Ces derniers veulent selon lui "asseoir leur contrôle territorial, mobiliser des combattants, ou étendre leur prédation aux propriétés privés", a-t-il déclaré sans donner de nom.

Lundi, plusieurs groupes armés ont signé un accord de cessez-le-feu et de libre circulation dans deux préfectures du centre-est de la Centrafrique, alors qu'ils avaient déjà signé en juin un accord de cessez-le-feu à Rome sous l'égide de la communauté de Sant'Egidio qui n'a pas tenu plus de quelques heures.

Le secrétaire général des Nations unies, Antonio Guterres, se rendra en Centrafrique d'ici fin octobre, pour sa première visite d'une opération de maintien de la paix depuis sa prise de fonctions début 2017.

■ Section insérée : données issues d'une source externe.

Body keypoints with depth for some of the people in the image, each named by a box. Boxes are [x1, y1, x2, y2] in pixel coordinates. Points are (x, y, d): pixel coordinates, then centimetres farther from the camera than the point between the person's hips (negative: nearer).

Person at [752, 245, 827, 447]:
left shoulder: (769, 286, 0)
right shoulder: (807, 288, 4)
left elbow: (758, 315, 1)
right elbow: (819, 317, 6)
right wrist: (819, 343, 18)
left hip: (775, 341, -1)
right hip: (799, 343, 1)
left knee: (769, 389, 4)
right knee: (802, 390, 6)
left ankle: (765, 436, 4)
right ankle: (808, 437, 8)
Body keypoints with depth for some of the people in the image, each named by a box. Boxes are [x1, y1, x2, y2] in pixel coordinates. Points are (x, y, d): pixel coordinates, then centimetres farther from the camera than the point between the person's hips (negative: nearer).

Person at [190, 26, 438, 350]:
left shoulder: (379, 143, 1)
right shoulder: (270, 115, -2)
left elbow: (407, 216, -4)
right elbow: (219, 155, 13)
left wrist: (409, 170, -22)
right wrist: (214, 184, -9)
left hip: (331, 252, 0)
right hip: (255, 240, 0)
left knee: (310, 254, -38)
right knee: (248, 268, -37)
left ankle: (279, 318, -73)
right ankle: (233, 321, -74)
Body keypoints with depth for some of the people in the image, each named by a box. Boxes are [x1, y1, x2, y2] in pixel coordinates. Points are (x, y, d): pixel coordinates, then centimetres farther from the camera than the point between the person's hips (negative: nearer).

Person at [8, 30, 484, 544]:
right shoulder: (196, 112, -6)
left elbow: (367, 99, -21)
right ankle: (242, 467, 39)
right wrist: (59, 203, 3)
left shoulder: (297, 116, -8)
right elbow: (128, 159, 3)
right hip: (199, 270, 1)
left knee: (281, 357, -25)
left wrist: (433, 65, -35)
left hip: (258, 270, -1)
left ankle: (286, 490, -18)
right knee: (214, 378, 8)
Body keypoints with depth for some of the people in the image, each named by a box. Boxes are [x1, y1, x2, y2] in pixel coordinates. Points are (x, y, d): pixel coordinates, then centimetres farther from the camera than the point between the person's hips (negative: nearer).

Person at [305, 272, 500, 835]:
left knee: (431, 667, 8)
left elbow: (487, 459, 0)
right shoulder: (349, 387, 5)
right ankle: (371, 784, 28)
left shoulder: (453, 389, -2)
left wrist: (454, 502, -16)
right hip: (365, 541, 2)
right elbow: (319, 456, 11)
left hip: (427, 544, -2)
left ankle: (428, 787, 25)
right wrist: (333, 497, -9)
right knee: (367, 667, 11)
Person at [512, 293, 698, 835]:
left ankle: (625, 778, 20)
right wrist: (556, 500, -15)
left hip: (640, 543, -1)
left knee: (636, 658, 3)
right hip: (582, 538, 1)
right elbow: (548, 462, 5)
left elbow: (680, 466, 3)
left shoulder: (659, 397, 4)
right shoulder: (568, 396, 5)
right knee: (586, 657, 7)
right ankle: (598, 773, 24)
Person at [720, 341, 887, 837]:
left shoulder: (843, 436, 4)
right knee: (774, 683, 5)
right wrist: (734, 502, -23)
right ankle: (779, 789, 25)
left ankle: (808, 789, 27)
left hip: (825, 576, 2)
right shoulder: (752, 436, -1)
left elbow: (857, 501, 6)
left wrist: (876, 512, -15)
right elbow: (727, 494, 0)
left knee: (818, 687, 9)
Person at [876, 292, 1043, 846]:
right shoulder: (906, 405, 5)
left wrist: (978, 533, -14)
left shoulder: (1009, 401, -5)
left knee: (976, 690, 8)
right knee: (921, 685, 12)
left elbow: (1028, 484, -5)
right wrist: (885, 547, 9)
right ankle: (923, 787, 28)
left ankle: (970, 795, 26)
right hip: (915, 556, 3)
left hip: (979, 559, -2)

Début septembre, en marge de l'Assemblée générale de l'ONU, M. il avait déclaré "vouloir mettre les projecteurs sur une urgence insuffisamment soulignée", alors que 12.500 casques bleus sont déployés dans le pays dans le cadre de la Minusca.

La Centrafrique connaît depuis plusieurs mois une recrudescence d'affrontements entre groupes armés qui se disputent le contrôle des ressources naturelles et des zones d'influence, tout en prétendant assurer la défense de certaines populations et communautés locales.

L'intervention de la France (2013-2016) et celle de la Minusca ont certes permis un retour au calme, mais, depuis le départ de la force française Sangaris il y a presque un an, les violences ont progressivement repris dans les provinces qui restent majoritairement contrôlées par les groupes armés.